┌─ Passage
It was known before that this parameter is related to the cosmological constant. There have been various attempts to exploit this relation, most recently by Lee Smolin. In Verlinde’s approach the relation between the acceleration scale and the cosmological constant comes out naturally, because dark matter has the same origin of dark energy. Verlinde further offers expressions for the apparent density of dark matter in galaxies and clusters, something that, with some more work, can probably be checked observationally.

I find this is an intriguing link which suggests that Verlinde is onto something. However, I also find the model sketchy and unsatisfactory in many regards. General Relativity is a rigorously tested theory with many achievements. To do any better than general relativity is hard, and thus for any new theory of gravity the most important thing is to have a controlled limit in which General Relativity is reproduced to good precision. How this might work in Verlinde’s approach isn’t clear to me because he doesn’t even attempt to deal with the general case. He starts right away with cosmology.

Now in cosmology we have a preferred frame which is given by the distribution of matter (or by the restframe of the CMB if you wish). In general relativity this preferred frame does not originate in the structure of space-time itself but is generated by the stuff in it. In emergent gravity models, in contrast, the fundamental structure of space-time tends to have an imprint of the preferred frame. This fundamental frame can lead to violations of the symmetries of general relativity and the effects aren’t necessarily small. Indeed, there are many experiments that have looked for such effects and haven’t found anything. It is hence a challenge for any emergent gravity approach to demonstrate just how to avoid such violations of symmetries.

Another potential problem with the idea is the long-distance entanglement which is sprinkled over the universe. The physics which we know so far works “locally,” meaning stuff can’t interact over long distances without a messenger that travels through space and time from one to the other point. It’s the reason my brain can’t make spontaneous visits to the Andromeda nebula, and most days I think that benefits both of us. But like that or not, the laws of nature we presently have are local, and any theory of emergent gravity has to reproduce that.

I have worked for some years on non-local space-time defects, and based on what I learned from that I don’t think the non-locality of Verlinde’s model is going to be a problem. My non-local defects aren’t the same as Verlinde’s entanglement, but guessing that the observational consequences scale similarly, the amount of entanglement that you need to get something like a cosmological constant is too small to leave any other noticeable effects on particle physics. I am therefore more worried about the recovery of local Lorentz-invariance. I went to great pain in my models to make sure I wouldn’t get these, and I can’t see how Verlinde addresses the issue.

The more general problem I have with Verlinde’s paper is the same I had with his 2010 paper, which is that it’s fuzzy. It remained unclear to me exactly what are the necessary assumptions. I hence don’t know whether it’s really necessary to have this interpretation with the entanglement and the volume-scaling of the entropy and with assigning elasticity to the dark energy component that pushes in on galaxies. Maybe it would be sufficient already to add a non-local modification to the sources of general relativity. Having toyed with that idea for a while, I doubt it. But I think Verlinde’s approach would benefit from a more axiomatic treatment.
└─
┌─ Data
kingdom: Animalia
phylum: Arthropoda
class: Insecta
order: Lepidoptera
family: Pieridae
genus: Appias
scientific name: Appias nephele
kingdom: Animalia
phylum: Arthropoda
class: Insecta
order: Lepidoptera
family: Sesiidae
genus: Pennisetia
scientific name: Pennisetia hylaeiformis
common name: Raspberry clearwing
└─
┌─ Data
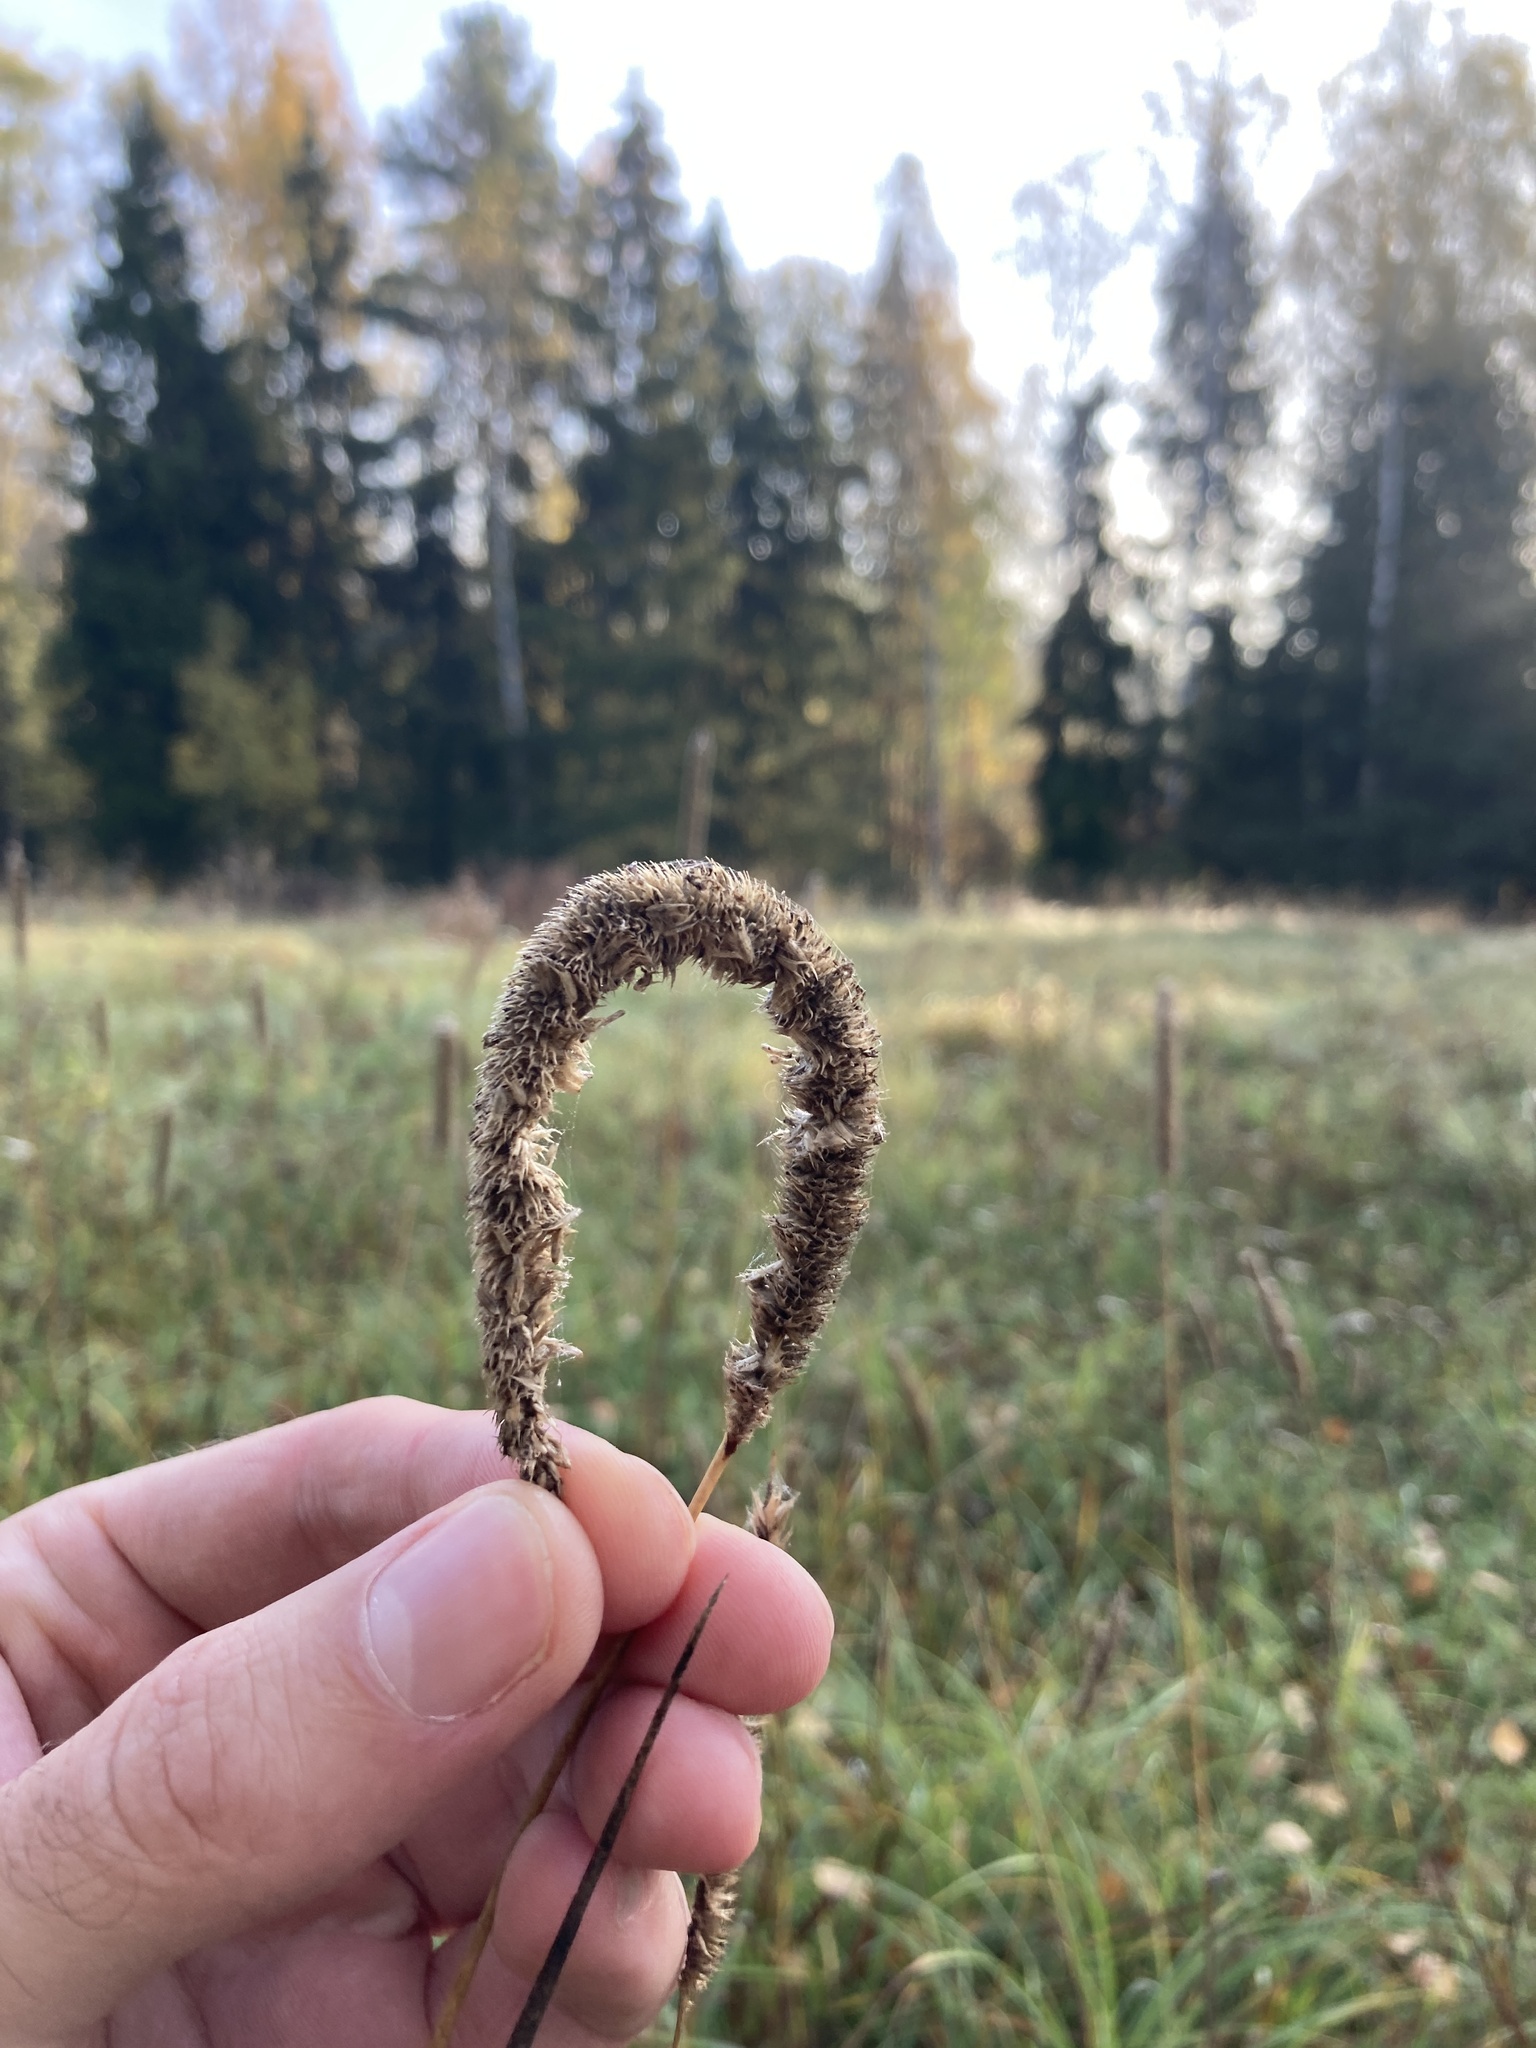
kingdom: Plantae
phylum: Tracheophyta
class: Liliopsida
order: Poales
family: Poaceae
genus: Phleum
└─
= Work item A =
Answer these from the emergent gravity passage:
(i) Who made the most recent attempt to exploit the link between the parameter and the cosmological constant?
(ii) In cosmology, what gives the preferred frame?
(iii) In what year did Verlinde publish the earlier paper the writer also found fuzzy?
= Work item B =
Copy the emergent gravity passage from "Now in cosmology" up to and including "violations of symmetries.".
= Work item C =
Write the next part of the passage on Verlinde's emergent gravity, picking up right after its final sentence.

= Task output A =
(i) Lee Smolin.
(ii) The distribution of matter, or the restframe of the CMB.
(iii) 2010.

= Task output B =
Now in cosmology we have a preferred frame which is given by the distribution of matter (or by the restframe of the CMB if you wish). In general relativity this preferred frame does not originate in the structure of space-time itself but is generated by the stuff in it. In emergent gravity models, in contrast, the fundamental structure of space-time tends to have an imprint of the preferred frame. This fundamental frame can lead to violations of the symmetries of general relativity and the effects aren’t necessarily small. Indeed, there are many experiments that have looked for such effects and haven’t found anything. It is hence a challenge for any emergent gravity approach to demonstrate just how to avoid such violations of symmetries.

= Task output C =
In summary, Verlinde’s recent paper offers the most convincing argument I have seen so far that dark matter and dark energy are related. However, it is presently unclear if not this approach would also have unwanted side-effects that are in conflict with observation already.

Wednesday, November 30, 2016

Dear Dr. B: What is emergent gravity?

    “Hello Sabine, I've seen a couple of articles lately on emergent gravity. I'm not a scientist so I would love to read one of your easy-to-understand blog entries on the subject.

    Regards,

    Michael Tucker
    Wichita, KS”

Dear Michael,

Emergent gravity has been in the news lately because of a new paper by Erik Verlinde. I’ll tell you some more about that paper in an upcoming post, but answering your question makes for a good preparation.

The “gravity” in emergent gravity refers to the theory of general relativity in the regimes where we have tested it. That means Einstein’s field equations and curved space-time and all that.

The “emergent” means that gravity isn’t fundamental, but instead can be derived from some underlying structure. That’s what we mean by “emergent” in theoretical physics: If theory B can be derived from theory A but not the other way round, then B emerges from A.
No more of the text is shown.